During the Getting started with a DevOps mindset session at the CSI Lab yesterday, we discussed four epiphanies. Three referenced the infamous 2AM call, as shown below.
What's the 2AM call?
When a user reports an issue, telemetry insights identifies an anomaly, or a circuit breaker detects a potential overload, an incident is generated. On detection of the incident a call is initiated to engineers on call, also referred to as designated response individuals, who jump on the call to identify the root cause, capture vital evidence, work on a mitigation hot fix, document the incident transparently, and work with the feature teams (pods, tribes,...) to ensure that the incident never re-occurs. The reason it is called the 2AM call is that it usually happens when we're entering the REM sleep at 2AM.
EPIPHANY 1 - 2AM Call is a great motivation for quality
It is obvious that no one wants to wake up at 2AM. Experiencing the 2AM call once or twice, is typically enough motivation for any of us to look for ways to improve our solution and avoid getting the dreaded call.
Why does SHIFT LEFT + SHIFT RIGHT reduce the 2AM calls?
The core idea is to perform tasks such as testing, security scanning, user experience reviews, and code reviews as early as possible in the continuous integration and deployment life cycle as possible.
Automation is key to the shift left practice allowing us to integrate the tasks seamlessly in the engineering system.
The above snippet is from a pull request validation build that shows that 71,283 unit tests were validated in less than 7 minutes.
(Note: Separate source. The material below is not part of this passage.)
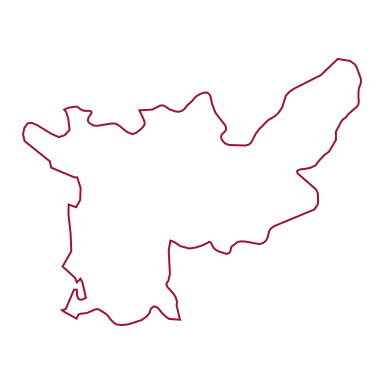 an SVG outline of Lezhë
{"feature_id": "ALB-1528", "entity_name": "Lezhë", "entity_type": "County", "adm_level": 1, "iso_a3": "ALB", "parent_name": "Albania", "parent_adm1": "", "projection": "orthographic", "projection_center": [19.841, 41.793], "detail": "fine", "context": "isolated", "style": "outline", "palette": "rose", "viewbox_px": 384, "rotation_deg": 0, "n_neighbors": 0, "source": "natural_earth", "source_scale": "10m", "svg_char_len": 2599}
<svg xmlns="http://www.w3.org/2000/svg" viewBox="0 0 384 384"><path d="M62.0,310.2L65.7,309.1L74.0,289.7L76.9,289.7L77.1,295.9L78.7,299.2L81.7,299.8L85.9,297.8L82.5,282.6L80.5,278.7L76.9,282.3L75.0,277.8L62.6,266.5L71.3,251.3L70.6,233.6L68.5,214.7L68.6,204.6L76.2,207.2L80.2,199.9L80.6,188.0L77.2,177.3L74.5,177.4L51.1,167.6L49.9,161.4L24.6,141.1L23.0,134.2L24.4,127.8L27.6,123.4L31.5,122.8L37.1,125.1L51.5,133.9L58.8,137.1L64.7,135.2L69.6,129.8L68.2,118.4L66.1,112.0L64.2,109.6L68.7,107.7L75.8,106.6L77.3,106.9L78.5,107.7L80.1,109.0L82.5,110.3L85.1,110.9L89.8,110.9L91.1,111.4L91.6,112.5L91.1,113.8L89.8,115.6L88.2,118.3L87.9,120.6L88.6,122.4L90.1,123.5L93.8,125.6L97.2,125.8L112.5,123.4L116.1,123.8L119.4,125.8L127.0,132.0L132.5,134.2L136.3,132.7L139.7,130.1L142.8,127.2L144.3,125.1L144.7,123.1L144.3,120.9L139.4,110.3L152.3,109.6L160.4,105.5L163.0,105.4L165.9,106.8L169.2,109.2L175.6,111.5L179.1,111.7L182.3,110.7L184.5,108.9L187.3,105.3L191.6,101.5L195.6,96.8L200.4,93.8L204.9,92.5L207.5,92.7L210.0,95.1L210.8,97.7L212.0,103.6L215.1,112.0L216.8,114.7L225.0,125.0L226.0,127.5L226.1,129.6L225.2,131.2L221.7,134.6L221.1,136.8L221.5,139.1L223.3,141.7L225.5,143.7L229.2,145.0L245.4,145.5L248.7,144.6L251.0,142.8L255.8,133.7L258.8,129.6L268.1,120.2L274.5,116.4L278.3,113.1L282.3,107.2L285.8,95.8L289.4,91.8L294.3,88.5L321.0,75.0L337.8,58.9L350.2,61.0L355.3,64.8L357.1,68.4L360.8,78.6L361.0,82.0L360.2,85.1L358.9,88.1L358.5,92.0L358.4,96.4L358.8,101.9L358.3,104.7L357.1,106.5L349.1,113.4L347.4,115.2L346.3,116.9L345.1,118.0L343.8,118.8L342.5,119.9L341.3,121.5L335.9,131.7L336.0,139.8L329.0,151.6L324.4,155.0L319.1,160.6L315.4,165.6L310.2,167.8L305.0,168.9L300.7,169.3L298.0,170.2L297.0,171.6L297.7,173.5L315.8,189.2L317.8,193.1L318.1,200.9L317.8,204.3L314.5,209.4L274.2,226.1L271.1,228.3L269.3,230.7L267.6,237.6L266.0,240.6L263.2,243.0L259.5,244.1L244.8,241.5L240.4,241.4L237.7,242.0L232.5,245.9L231.2,247.1L230.8,248.6L230.6,250.8L229.2,253.0L226.5,253.9L218.0,251.2L215.1,249.3L213.4,247.6L210.8,242.6L209.5,241.8L202.9,245.2L195.4,247.6L189.4,248.5L180.2,246.1L175.3,242.7L171.9,241.0L170.5,240.6L168.7,250.0L169.9,273.9L168.3,281.0L167.0,282.5L166.4,284.5L167.3,286.8L173.6,293.9L175.6,297.1L177.0,301.4L176.6,305.4L180.0,319.7L169.0,318.9L165.8,316.6L161.9,312.9L158.1,308.1L155.8,306.7L153.7,306.5L151.2,308.4L150.2,310.4L149.7,312.7L146.9,316.2L141.6,320.1L128.5,324.3L121.8,325.1L116.5,324.5L113.5,322.4L111.2,320.2L107.6,315.5L105.8,313.8L98.6,309.3L96.2,309.1L86.8,313.0L80.4,313.8L78.9,314.4L78.1,315.2L76.5,318.6L63.2,311.2L62.0,310.2Z" fill="none" stroke="#9f1239" stroke-width="2"/></svg>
Similarly, continuous integration builds can perform credential, security, and other scans, allowing us to validate the quality of a feature early and continuously, identify issues early, and either fix or fail fast before we commit ourselves to a deployment.
Contrary to practices such as testing and security scanning, which we want to perform as early and often as possible, we want to defer the configuration deployments as long as possible - SHIFT configuration RIGHT.
My next post, titled I have a dream of a single build to create simple and effective pipelines, will explore how to generate ONE build, deployed to MANY environments, simplifying build artifact traceability and remote debugging, as needed.
BUT, WHY DOES IT REDUCE THE 2AM CALL?
PEOPLE are the hardest part of any transformation! Innovating continuously to improve the PROCESS and PRODUCTS (tools) is the easy part.
EPIPHANY 3 - We need to ensure that engineers see the value for SHIFT LEFT
If you SHIFT LEFT with testing and security, the engineers, the PEOPLE, will initially push back as the pull request validation builds take longer and associated logs and alert noise increase dramatically. However, running 70,000 unit tests with every build, as shown above, eventually raises the quality of the solution. It's like a train that takes a while to pick up speed. Once in motion, the momentum will dramatically improve key performance indicators (KPI), such as lead time for change, mean time to recover, and especially change failure rate.
Caution - KPIs are often not meaningful to all stakeholders. For example, mentioning a 2,604 times faster mean time to recover metric is probably viewed with more skepticism than excitement by many business stakeholders.
A reduction in incidents and 2AM calls, however, is an easy one to unpack for everyone - especially for on-call engineers now snoozing next to silent pagers and mobile phones.